Путем многократных итераций обсуждаются сложные вопросы практики, и предложения страховщиков реально учитываются при формулировке окончательных правовых позиций.
- Не менее значима проактивная позиция регулятора — Банка России.
Когда о проблеме говорят не только страховщики, но и регулятор, это придает вопросам и обсуждаемым проблемам иное звучание и дополнительный вес. Регулятор способен показать, как судебная практика влияет на финансовую устойчивость страхового рынка, формирование резервов, тарифообразование и общую стабильность отрасли.
- Работа через образовательные семинары, участие в отраслевых конференциях, публикации в профессиональных, профильных журналах, на которые подписаны судьи, тоже являются важными каналами и формами донесения позиции страховщиков до сведения судейского сообщества.

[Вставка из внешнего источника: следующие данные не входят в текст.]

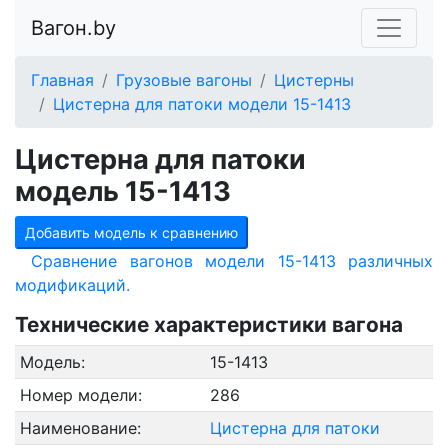
Вагон.by
Главная
Грузовые вагоны
Цистерны
Цистерна для патоки модели 15-1413
Цистерна для патоки
модель 15-1413
Добавить модель к сравнению
Сравнение вагонов модели 15-1413 различных
модификаций.
Технические характеристики вагона
Модель:
15-1413
Номер модели:
286
Наименование:
Цистерна для патоки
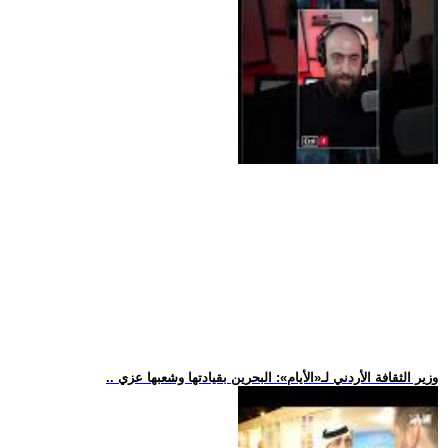
.. وزير الثقافة الأردني لـ«الأيام»: البحرين بقيادتها وشعبها عزي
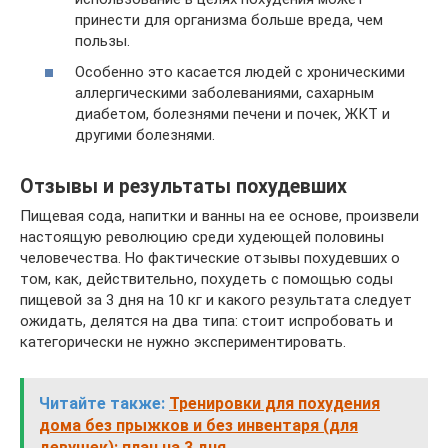
принести для организма больше вреда, чем
пользы.
Особенно это касается людей с хроническими
аллергическими заболеваниями, сахарным
диабетом, болезнями печени и почек, ЖКТ и
другими болезнями.
Отзывы и результаты похудевших
Пищевая сода, напитки и ванны на ее основе, произвели
настоящую революцию среди худеющей половины
человечества. Но фактические отзывы похудевших о
том, как, действительно, похудеть с помощью соды
пищевой за 3 дня на 10 кг и какого результата следует
ожидать, делятся на два типа: стоит испробовать и
категорически не нужно экспериментировать.
Читайте также:
Тренировки для похудения
дома без прыжков и без инвентаря (для
девушек): план на 3 дня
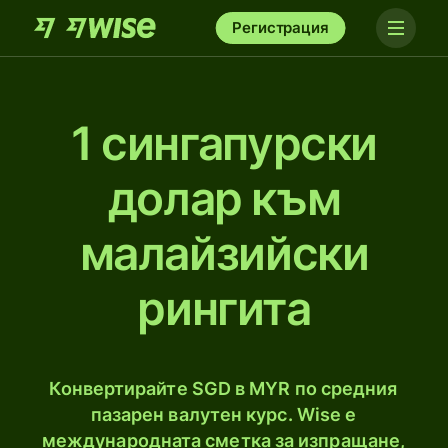
Регистрация
1 сингапурски
долар към
малайзийски
рингитa
Конвертирайте SGD в MYR по средния
пазарен валутен курс. Wise е
международната сметка за изпращане,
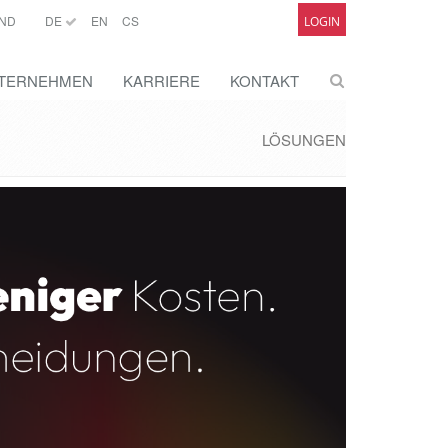
ND
DE
EN
CS
LOGIN
TERNEHMEN
KARRIERE
KONTAKT
LÖSUNGEN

Если действовать комплексно — научные разработки и исследования, участие в разработке проектов постановлений Пленума Верховного Суда РФ, вовлечение регулятора в процесс формирования судебной практики посредством конструктивного диалога с высшей судебной инстанцией страны, образовательные мероприятия и публичные материалы — в совокупности это формирует устойчивое влияние на понимание страховщиками ключевых вопросов, с одной стороны, и может реально способствовать выработке более сбалансированной судебной практики, с другой.